We’re clearly very good at gathering data. Take a picture with a cell phone and in addition to the pixels that make the image, tags are automatically attached to the photo relating to its context—the photo’s date, time, and even GPS coordinates. On a larger scale, scientists using remote sensors that are placed across the country can gather huge amounts of detailed data without the constraints of location and time. What we need to do is make sure the data we’re collecting can be used—now and into the future.
One of the problems IDIES is addressing is that we don’t necessarily know how all of this data is going to be used in the future. Though it’s usually collected with a specific purpose in mind, it may be useful to someone else—now or a few years from now—for an entirely different reason. It could be that the metadata, the data about the data, is what makes it valuable. And as more of the research we’re doing is cross-disciplinary, the chances of there being new applications for the data increase.
So the problem becomes more complicated. Not only do we need to capture and store a huge quantity of data, we need to do it in such a way that it’s reliably preserved and accessible to people in multiple disciplines for future use. Data preservation is really about risk management. We need to determine how our energy, time, and resources are best spent so that we can increase the probability that the data we’re collecting today can be used in the future.
Storage is not the solution. In 2008, the world ran out of storage for all the data that’s being collected. Already we have to ask ourselves: How much of the data needs to be stored? And we have to hope that we’re making the right determinations.

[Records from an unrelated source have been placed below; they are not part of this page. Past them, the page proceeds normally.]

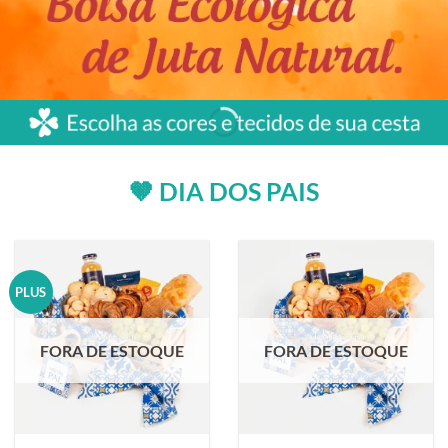
🤎 DIA DOS PAIS
PLUS
FORA DE ESTOQUE
FORA DE ESTOQUE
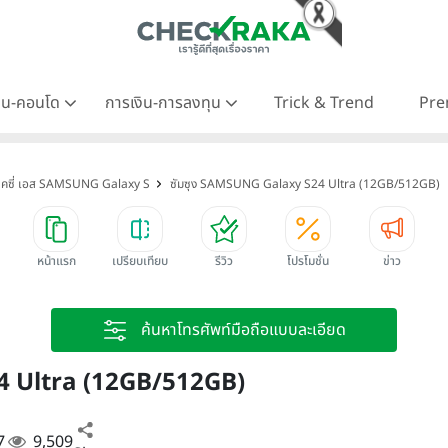
าน-คอนโด
การเงิน-การลงทุน
Trick & Trend
Pre
ล็คซี่ เอส SAMSUNG Galaxy S
ซัมซุง SAMSUNG Galaxy S24 Ultra (12GB/512GB)
หน้าแรก
เปรียบเทียบ
รีวิว
โปรโมชั่น
ข่าว
ค้นหาโทรศัพท์มือถือแบบละเอียด
4 Ultra (12GB/512GB)
7
9,509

Worldwide, industry’s needs have dictated our capacity for data storage. But industry only keeps data as long as it’s legally necessary. If there’s no longer a reason to keep it, it’s gone. Research doesn’t have these kinds of deadlines.

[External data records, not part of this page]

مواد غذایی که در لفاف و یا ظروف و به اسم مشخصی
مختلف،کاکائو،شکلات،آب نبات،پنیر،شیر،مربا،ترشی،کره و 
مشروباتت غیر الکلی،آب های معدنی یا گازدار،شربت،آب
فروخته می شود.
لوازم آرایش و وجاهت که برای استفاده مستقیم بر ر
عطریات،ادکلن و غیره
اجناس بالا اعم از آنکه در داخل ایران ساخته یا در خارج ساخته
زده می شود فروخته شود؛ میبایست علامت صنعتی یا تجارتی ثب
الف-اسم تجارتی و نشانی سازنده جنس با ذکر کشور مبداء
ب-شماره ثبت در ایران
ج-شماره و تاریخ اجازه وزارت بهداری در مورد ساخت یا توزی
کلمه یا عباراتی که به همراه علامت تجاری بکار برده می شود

Standardization is an important part of this. Right now, only in certain disciplines is data gathered and metadata attached in a standardized way. With astronomy, a field in which researchers from many locations may use the same large instruments, there’s more standardization. But in chemistry, a field where people work in individual labs, there are far fewer standards. In five years, IDIES hopes to create standards across astronomy, biology, and Earth sciences. This will be critical to the future of multidisciplinary research.
What surprises me more than anything is the lack of urgency around this issue. Hopkins is putting an infrastructure in place that we hope others can copy and is defining a new role for libraries in data management.
(Note: Johns Hopkins is currently one of two organizations with a pending award through the National Science Foundation’s DataNet program for $20 million over five years.)